What you are asked to do
Search the records for lines that contain the word "give". Copy them all.

(Data extracted from a collection)
════════

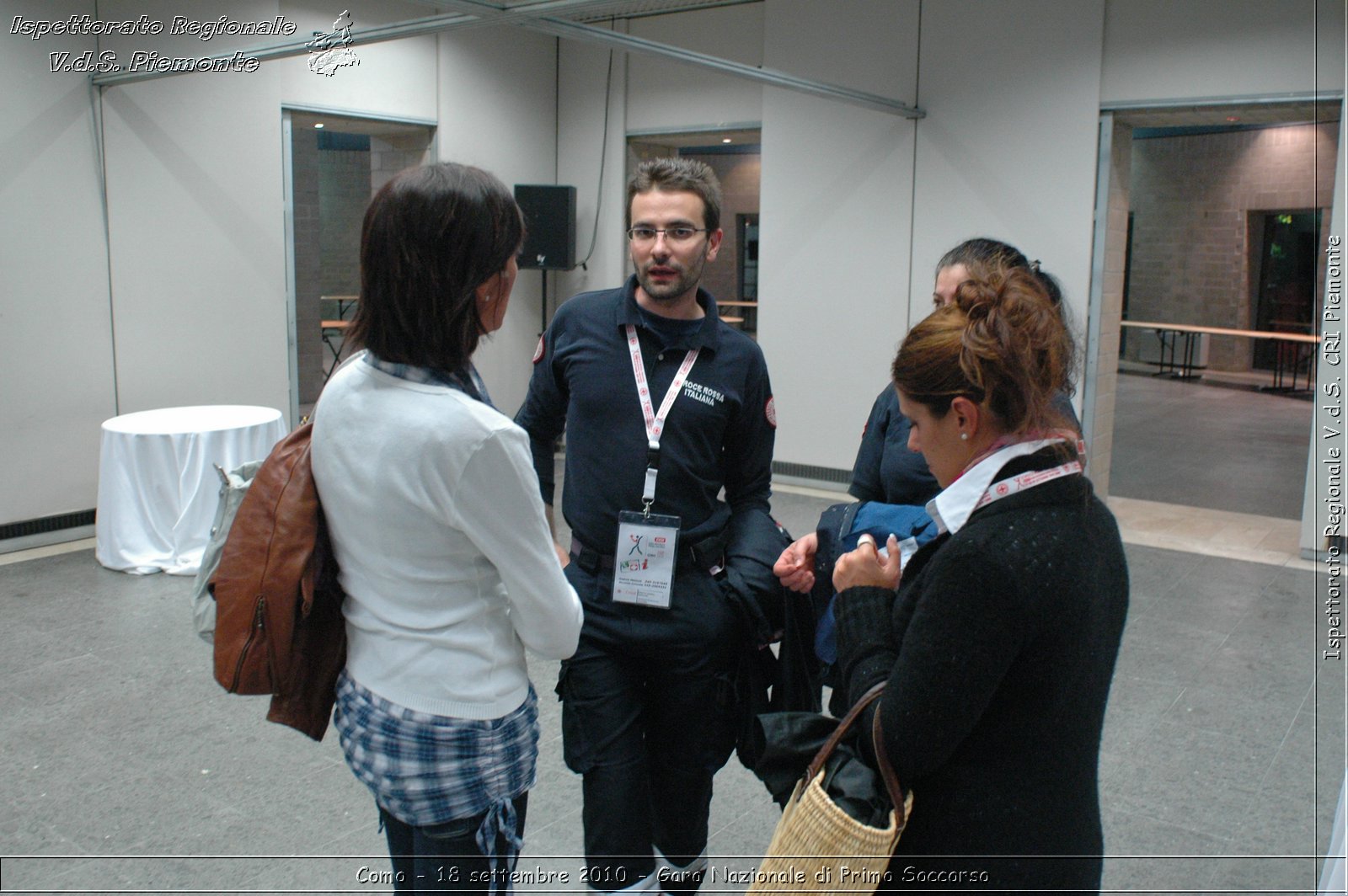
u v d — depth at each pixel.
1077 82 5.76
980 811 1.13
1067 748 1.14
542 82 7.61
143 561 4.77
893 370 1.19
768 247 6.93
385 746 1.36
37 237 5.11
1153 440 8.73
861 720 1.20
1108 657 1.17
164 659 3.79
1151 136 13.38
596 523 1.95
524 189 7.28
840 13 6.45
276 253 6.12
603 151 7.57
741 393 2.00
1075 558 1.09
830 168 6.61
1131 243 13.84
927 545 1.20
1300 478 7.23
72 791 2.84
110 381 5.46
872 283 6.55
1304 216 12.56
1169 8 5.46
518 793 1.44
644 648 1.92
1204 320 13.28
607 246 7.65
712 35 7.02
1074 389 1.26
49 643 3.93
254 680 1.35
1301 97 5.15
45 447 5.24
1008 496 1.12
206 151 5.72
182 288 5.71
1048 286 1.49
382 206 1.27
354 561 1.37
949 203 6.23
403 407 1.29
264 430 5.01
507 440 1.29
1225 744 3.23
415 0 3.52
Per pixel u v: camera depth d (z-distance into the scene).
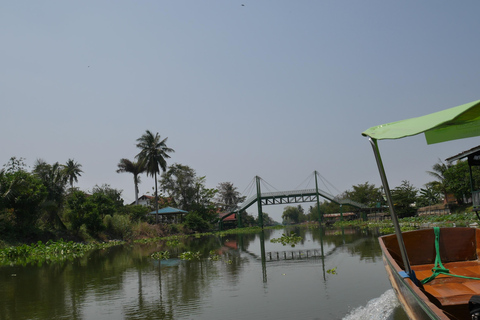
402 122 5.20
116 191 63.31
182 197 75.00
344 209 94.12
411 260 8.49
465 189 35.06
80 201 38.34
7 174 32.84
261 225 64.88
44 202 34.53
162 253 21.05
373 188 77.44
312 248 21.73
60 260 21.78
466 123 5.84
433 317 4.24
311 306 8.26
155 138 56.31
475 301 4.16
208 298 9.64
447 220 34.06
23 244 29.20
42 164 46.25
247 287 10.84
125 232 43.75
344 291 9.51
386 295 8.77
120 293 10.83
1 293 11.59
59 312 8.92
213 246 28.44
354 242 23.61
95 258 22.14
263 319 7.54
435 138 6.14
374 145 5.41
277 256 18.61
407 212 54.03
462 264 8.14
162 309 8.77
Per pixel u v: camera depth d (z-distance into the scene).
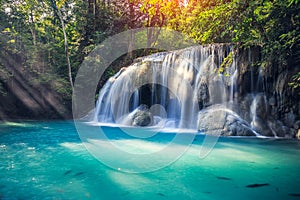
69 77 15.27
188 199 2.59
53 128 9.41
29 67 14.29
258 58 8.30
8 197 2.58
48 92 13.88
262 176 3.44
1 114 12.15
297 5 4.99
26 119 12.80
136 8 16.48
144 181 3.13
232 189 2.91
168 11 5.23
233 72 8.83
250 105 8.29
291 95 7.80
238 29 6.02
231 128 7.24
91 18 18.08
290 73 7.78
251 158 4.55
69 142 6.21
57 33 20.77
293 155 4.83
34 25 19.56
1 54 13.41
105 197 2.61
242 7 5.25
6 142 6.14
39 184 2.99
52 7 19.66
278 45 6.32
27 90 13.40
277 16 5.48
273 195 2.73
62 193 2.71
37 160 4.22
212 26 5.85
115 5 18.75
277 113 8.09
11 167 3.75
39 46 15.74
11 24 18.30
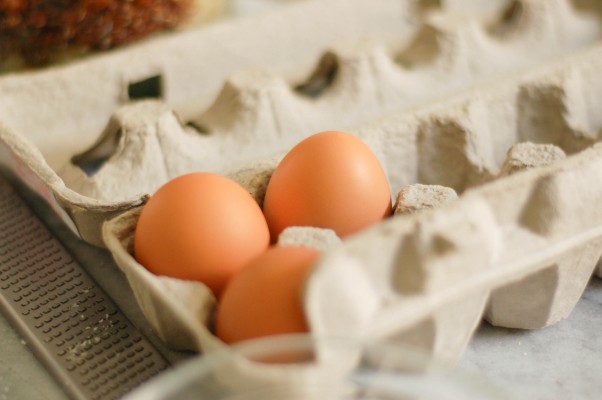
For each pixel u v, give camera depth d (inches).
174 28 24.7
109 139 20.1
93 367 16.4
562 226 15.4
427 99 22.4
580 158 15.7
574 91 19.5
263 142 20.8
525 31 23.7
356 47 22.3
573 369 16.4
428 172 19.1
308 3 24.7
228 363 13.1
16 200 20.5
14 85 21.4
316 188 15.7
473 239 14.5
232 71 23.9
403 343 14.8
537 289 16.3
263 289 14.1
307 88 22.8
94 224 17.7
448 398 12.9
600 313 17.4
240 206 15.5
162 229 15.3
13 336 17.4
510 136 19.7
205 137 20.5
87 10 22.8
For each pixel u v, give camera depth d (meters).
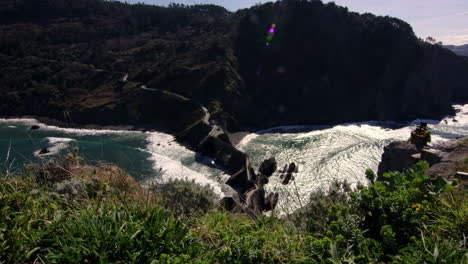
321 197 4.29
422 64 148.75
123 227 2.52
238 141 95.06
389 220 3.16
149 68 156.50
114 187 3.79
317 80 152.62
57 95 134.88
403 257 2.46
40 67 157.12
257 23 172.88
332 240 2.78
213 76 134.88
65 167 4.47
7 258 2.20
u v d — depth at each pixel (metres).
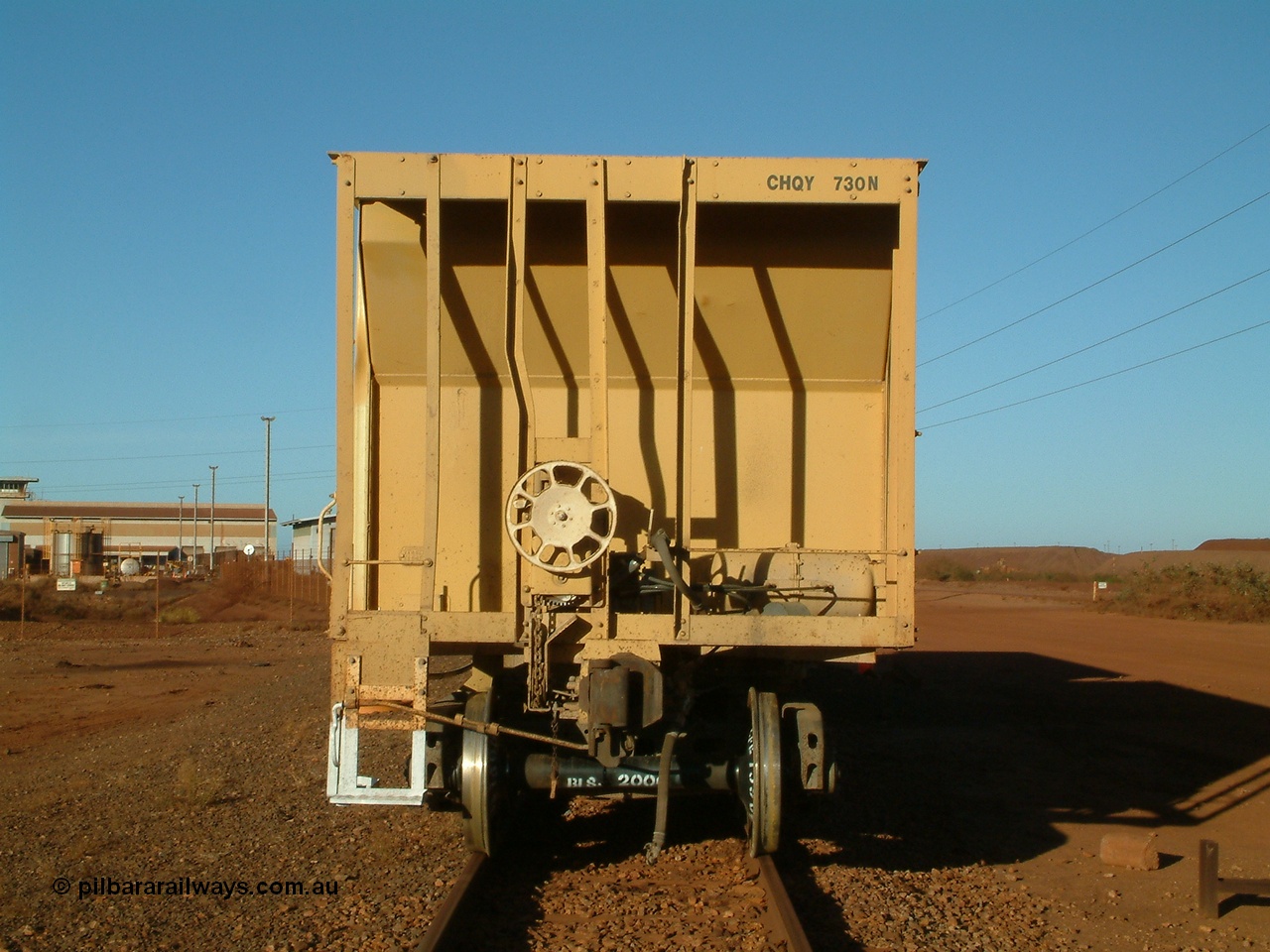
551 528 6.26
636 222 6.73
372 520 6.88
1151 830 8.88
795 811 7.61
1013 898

════════

Exercise response
For each pixel u v, give camera depth d (inches).
For each pixel u v, give camera depth d (meters).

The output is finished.